— Task material —
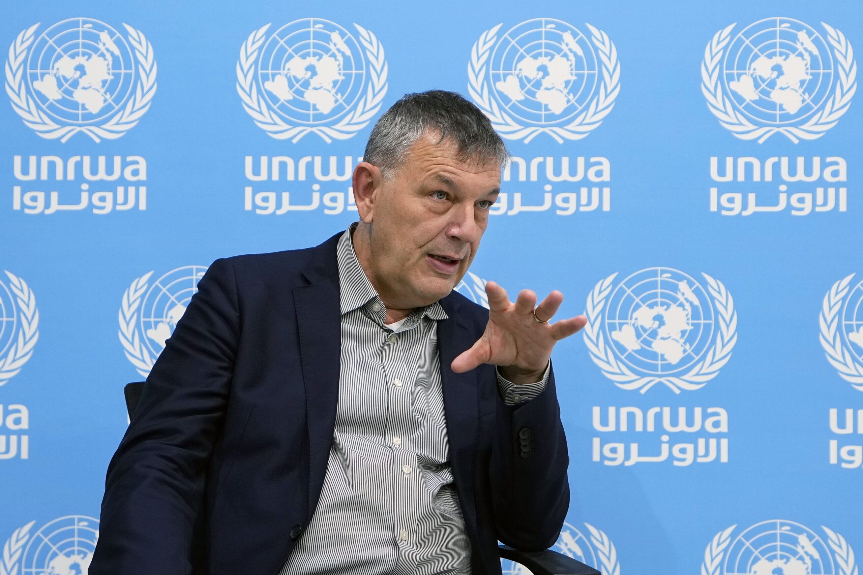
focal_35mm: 35
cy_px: 288
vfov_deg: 37.9
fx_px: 839
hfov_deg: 54.4
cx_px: 432
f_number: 3.2
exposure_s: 1/200
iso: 1000
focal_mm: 35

— What needs to be done —
Pictures stay out, but everything else in the records must be output exactly.

— Your response —
focal_35mm: 35
cy_px: 288
vfov_deg: 37.9
fx_px: 839
hfov_deg: 54.4
cx_px: 432
f_number: 3.2
exposure_s: 1/200
iso: 1000
focal_mm: 35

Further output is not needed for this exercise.